**WHAT YOU HAVE TO DO**
Once the line with "50% of the charges incurred. |" is found in the entries below, repeat it and each following line exactly, up to and including the line with "Benefit for replacement". Add no other lines.

**Extracted page text data**
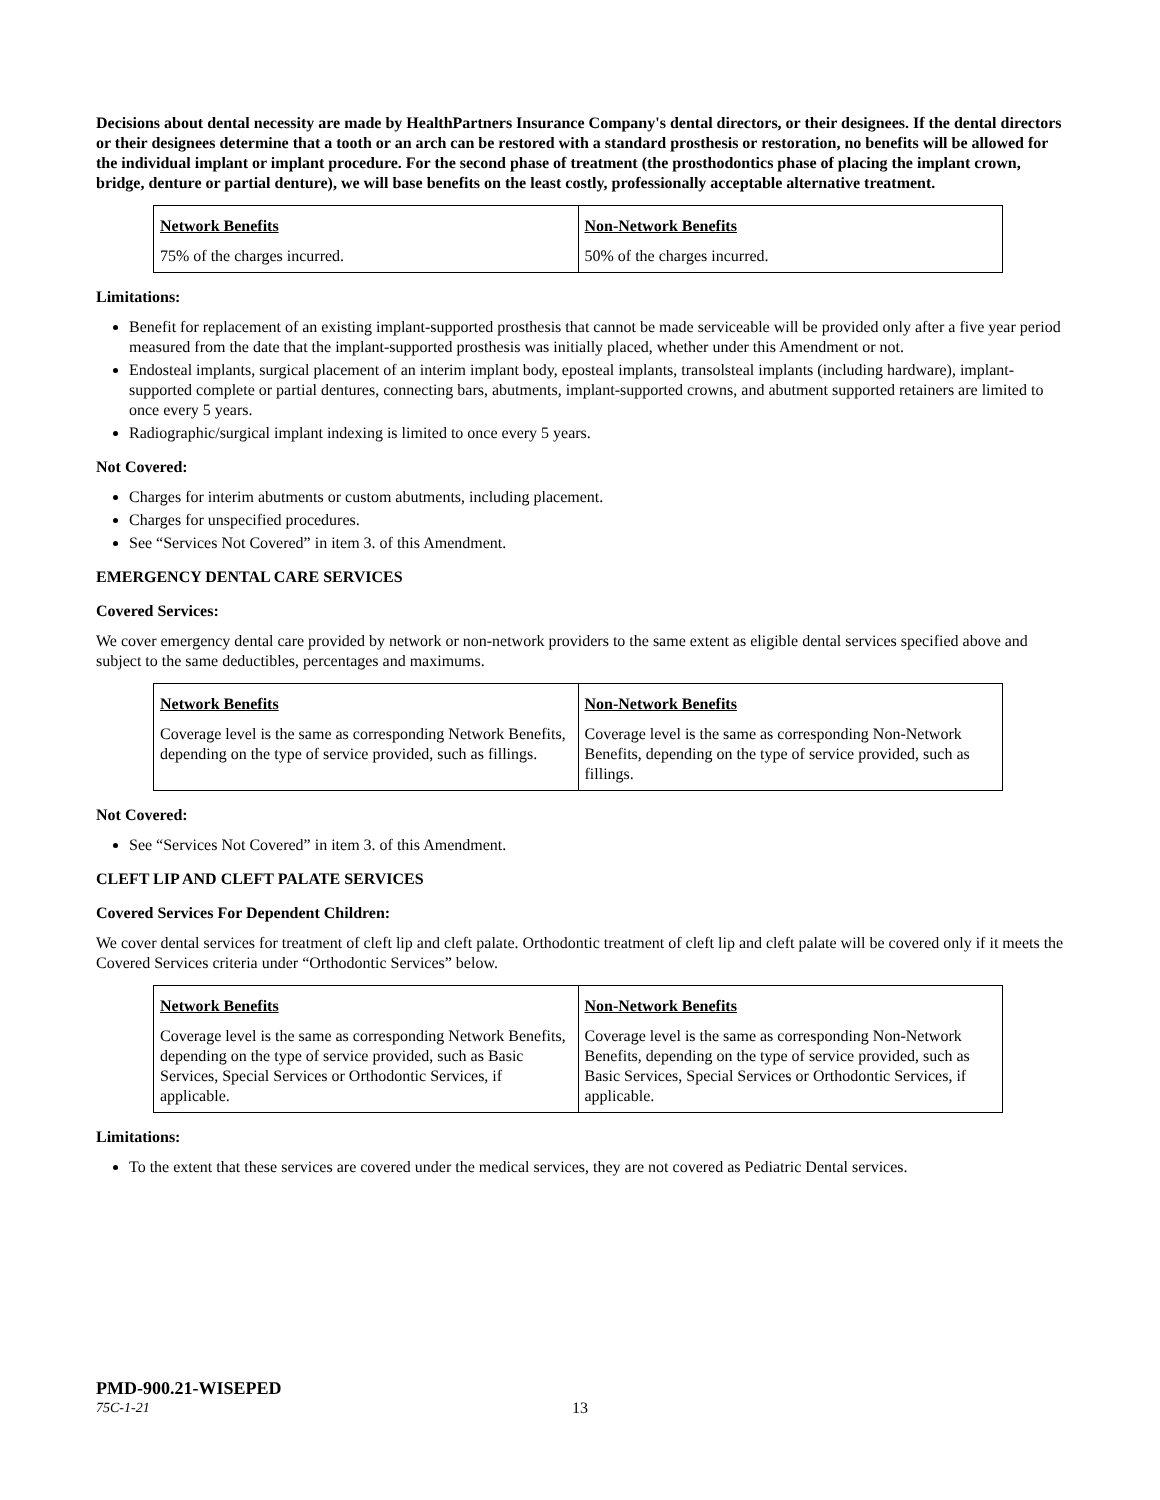Decisions about dental necessity are made by HealthPartners Insurance Company's dental directors, or their designees. If the dental directors or their designees determine that a tooth or an arch can be restored with a standard prosthesis or restoration, no benefits will be allowed for the individual implant or implant procedure. For the second phase of treatment (the prosthodontics phase of placing the implant crown, bridge, denture or partial denture), we will base benefits on the least costly, professionally acceptable alternative treatment.
| Network Benefits | Non-Network Benefits |
| 75% of the charges incurred. | 50% of the charges incurred. |
Limitations:
Benefit for replacement of an existing implant-supported prosthesis that cannot be made serviceable will be provided only after a five year period measured from the date that the implant-supported prosthesis was initially placed, whether under this Amendment or not.
Endosteal implants, surgical placement of an interim implant body, eposteal implants, transolsteal implants (including hardware), implant-supported complete or partial dentures, connecting bars, abutments, implant-supported crowns, and abutment supported retainers are limited to once every 5 years.
Radiographic/surgical implant indexing is limited to once every 5 years.
Not Covered:
Charges for interim abutments or custom abutments, including placement.
Charges for unspecified procedures.
See “Services Not Covered” in item 3. of this Amendment.
EMERGENCY DENTAL CARE SERVICES
Covered Services:
We cover emergency dental care provided by network or non-network providers to the same extent as eligible dental services specified above and subject to the same deductibles, percentages and maximums.
| Network Benefits | Non-Network Benefits |
| Coverage level is the same as corresponding Network Benefits, depending on the type of service provided, such as fillings. | Coverage level is the same as corresponding Non-Network Benefits, depending on the type of service provided, such as fillings. |
Not Covered:
See “Services Not Covered” in item 3. of this Amendment.
CLEFT LIP AND CLEFT PALATE SERVICES
Covered Services For Dependent Children:
We cover dental services for treatment of cleft lip and cleft palate. Orthodontic treatment of cleft lip and cleft palate will be covered only if it meets the Covered Services criteria under “Orthodontic Services” below.
| Network Benefits | Non-Network Benefits |
| Coverage level is the same as corresponding Network Benefits, depending on the type of service provided, such as Basic Services, Special Services or Orthodontic Services, if applicable. | Coverage level is the same as corresponding Non-Network Benefits, depending on the type of service provided, such as Basic Services, Special Services or Orthodontic Services, if applicable. |
Limitations:
To the extent that these services are covered under the medical services, they are not covered as Pediatric Dental services.
PMD-900.21-WISEPED
75C-1-21 13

**PROBLEM SOLUTION**
| 75% of the charges incurred. | 50% of the charges incurred. |
Limitations:
Benefit for replacement of an existing implant-supported prosthesis that cannot be made serviceable will be provided only after a five year period measured from the date that the implant-supported prosthesis was initially placed, whether under this Amendment or not.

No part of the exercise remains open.